Ultimately this is a dry area and the only reporting you will see of this part will attempt to sensationalise the distinctly unsensational. They make drama where there is none. I certainly did not get the impression that any of this was insurmountable.

What matters is securing a withdrawal agreement. If that happens then Efta EEA is still an option and one which, politically, will have more traction after Brexit day. My post last night was not at all buoyant, and this doesn't really change my view that things look grim, but it's very much like British weather. It may be raining now but tomorrow it could be clear skies and smooth sailing. Relatively speaking.

What concerns me, though, is that it is still very much the prevailing view that the EU, should it opt for the EEA, there will still need to be a customs union. There really isn't any thinking going on right now. It's just an article of faith. When you look at the direction of travel of the Union Customs Code, already mandating electronic declarations, combined with the obligations under EEA to simplify customs formalities, there would be very little left that necessitates any kind of border infrastructure that could not be addressed more effectively by other means. With the EEA in hand it is only a matter of political will.

This is where the EU is playing it quite poorly. If it is the case that they want us to stay in the single market, which in my view is a tolerable compromise, there is nothing more likely to scare off moderates than the threat of a customs union. The vote to leave the EU was to become an independent country and a distinct customs entity in charge of its external relations. Signing up to a customs union not only resolves little, it also stores up political problems for the near future.

The core fault here is a failure on both sides to fully appreciate the nature of the EEA agreement. Just because Norway has not fully utilised the tools available to it does not mean there is not scope to eliminate the checks it currently operates - most of which are a result of the VAT border - and if they ever sign an VAT agreement then their own border posts could likewise be eliminated. The question nobody asks is why they haven't. Put simply, there isn't the political imperative, whereas there is with Northern Ireland.

What most fail to appreciate is that the EEA is an adaptive framework where no two EEA members have precisely the same relationship and the system is designed for country specific protocols. It is not beyond our abilities to come up with an alternative. This year humanity managed land a rocket vertically and send a sports car to Mars yet resolving what is essentially an admin issue is viewed as impossible - for which the technology apparently does not exist despite UNECE, IBM and the EU saying to the contrary (when not speaking in relation to Brexit of course).

Many ascribe political motivations for pushing for a customs union but this is as much to do with Barnier's advisers being only marginally better informed than UK policy wonks and once they grasp the wrong end of the stick there isn't much chance of dissuading them of it - especially when the opinion carries prestige.

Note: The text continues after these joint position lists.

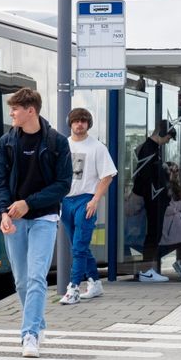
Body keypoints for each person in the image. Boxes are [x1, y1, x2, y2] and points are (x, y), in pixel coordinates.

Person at [0, 87, 72, 358]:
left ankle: (29, 335)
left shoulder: (56, 142)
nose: (11, 113)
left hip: (44, 217)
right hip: (13, 219)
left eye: (15, 109)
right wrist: (4, 211)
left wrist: (30, 202)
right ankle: (38, 324)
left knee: (37, 277)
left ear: (31, 111)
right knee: (22, 282)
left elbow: (63, 185)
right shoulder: (7, 142)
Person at [59, 108, 117, 305]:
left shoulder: (97, 147)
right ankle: (94, 282)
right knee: (78, 246)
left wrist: (95, 200)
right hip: (66, 201)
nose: (80, 124)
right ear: (70, 123)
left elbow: (107, 175)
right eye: (76, 120)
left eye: (84, 121)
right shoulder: (62, 145)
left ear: (88, 124)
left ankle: (73, 288)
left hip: (86, 200)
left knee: (79, 247)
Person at [132, 121, 177, 282]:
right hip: (153, 200)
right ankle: (147, 270)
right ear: (163, 133)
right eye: (169, 138)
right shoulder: (149, 149)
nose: (168, 141)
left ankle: (148, 269)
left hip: (153, 199)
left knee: (154, 234)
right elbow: (144, 176)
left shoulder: (151, 148)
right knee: (153, 234)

To get past this roadblock would really require the UK to take the initiative and set out a vision of how it would make the EEA work - where I suspect, were we to see that kind of decisive action from the UK government the EU would then be open to facilitating a UK customs chapter without locking us in a union. We just have to get that far which at this point seems remote, not least because our own luminaries cannot get their heads around the basics.

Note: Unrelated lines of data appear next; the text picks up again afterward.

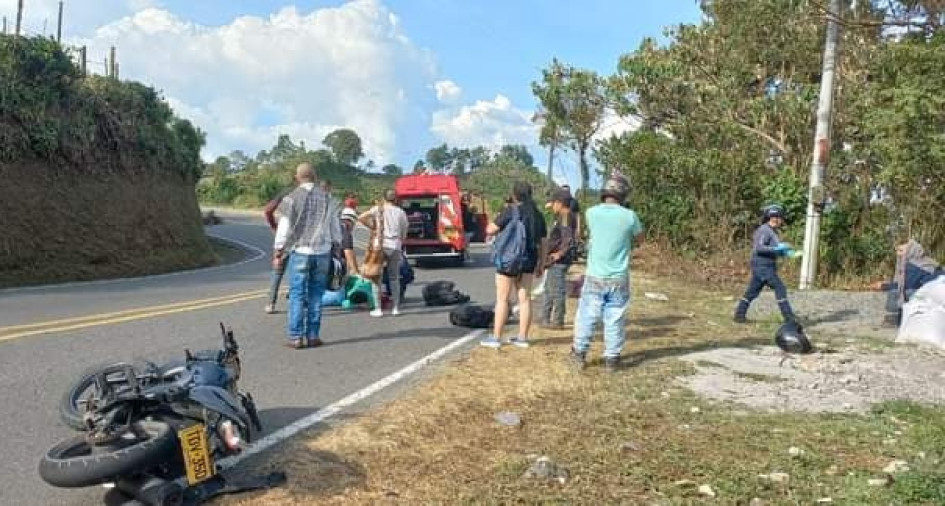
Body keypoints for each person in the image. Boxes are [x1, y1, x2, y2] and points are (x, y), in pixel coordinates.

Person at [569, 174, 643, 371]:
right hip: (618, 277)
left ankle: (579, 353)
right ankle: (612, 358)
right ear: (624, 194)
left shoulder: (591, 213)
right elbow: (640, 239)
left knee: (587, 315)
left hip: (595, 275)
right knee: (615, 317)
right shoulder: (630, 217)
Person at [273, 163, 343, 349]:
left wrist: (279, 251)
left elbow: (284, 228)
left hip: (300, 251)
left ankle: (296, 337)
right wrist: (336, 245)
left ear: (297, 177)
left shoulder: (291, 198)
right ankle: (313, 335)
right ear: (315, 176)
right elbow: (335, 227)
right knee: (316, 294)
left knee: (297, 294)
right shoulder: (328, 198)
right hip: (322, 252)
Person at [480, 181, 547, 349]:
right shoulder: (537, 215)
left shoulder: (511, 210)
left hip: (508, 260)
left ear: (515, 195)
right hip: (529, 260)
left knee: (502, 299)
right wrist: (542, 263)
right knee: (524, 299)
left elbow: (490, 230)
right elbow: (543, 242)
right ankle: (522, 338)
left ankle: (496, 337)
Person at [733, 204, 797, 324]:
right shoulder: (764, 230)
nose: (782, 221)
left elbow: (772, 249)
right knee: (780, 288)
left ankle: (739, 315)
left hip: (766, 266)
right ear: (773, 217)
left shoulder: (772, 232)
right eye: (780, 218)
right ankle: (789, 318)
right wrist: (778, 249)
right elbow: (759, 248)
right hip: (763, 266)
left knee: (752, 292)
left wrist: (786, 253)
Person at [358, 189, 409, 317]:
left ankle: (378, 308)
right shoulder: (400, 212)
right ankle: (396, 308)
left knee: (376, 277)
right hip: (395, 246)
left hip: (379, 246)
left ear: (384, 198)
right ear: (395, 199)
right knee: (394, 277)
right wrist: (400, 239)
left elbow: (361, 217)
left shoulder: (378, 209)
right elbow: (404, 230)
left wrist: (372, 226)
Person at [871, 239, 943, 326]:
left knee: (900, 293)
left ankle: (904, 321)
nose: (898, 254)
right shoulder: (921, 260)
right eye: (897, 250)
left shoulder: (914, 266)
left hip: (938, 293)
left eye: (901, 250)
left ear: (911, 250)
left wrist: (883, 286)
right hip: (936, 290)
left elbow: (906, 286)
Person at [540, 189, 577, 330]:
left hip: (559, 260)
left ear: (560, 203)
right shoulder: (562, 216)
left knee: (557, 291)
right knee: (549, 289)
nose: (552, 206)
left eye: (554, 203)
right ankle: (545, 318)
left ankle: (558, 321)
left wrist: (559, 254)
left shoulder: (566, 216)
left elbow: (568, 238)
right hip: (554, 259)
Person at [263, 187, 294, 314]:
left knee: (278, 271)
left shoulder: (285, 193)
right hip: (302, 239)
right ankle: (295, 299)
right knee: (299, 271)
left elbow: (268, 211)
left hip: (284, 237)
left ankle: (271, 303)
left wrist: (274, 226)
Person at [341, 194, 360, 275]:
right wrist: (356, 272)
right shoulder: (345, 230)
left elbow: (351, 252)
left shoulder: (344, 211)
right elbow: (348, 251)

It is, therefore, business as usual for this blog. If there is no deal then it's game over and we are left to pick up the pieces. If there is a deal then much of what is in it can be undone so long as we can come up with better, more workable proposals in which case there is still every point in pushing the EEA. It ain't over til it's over and the Efta threads we can pick up and run with at any time. The game is very much still in play.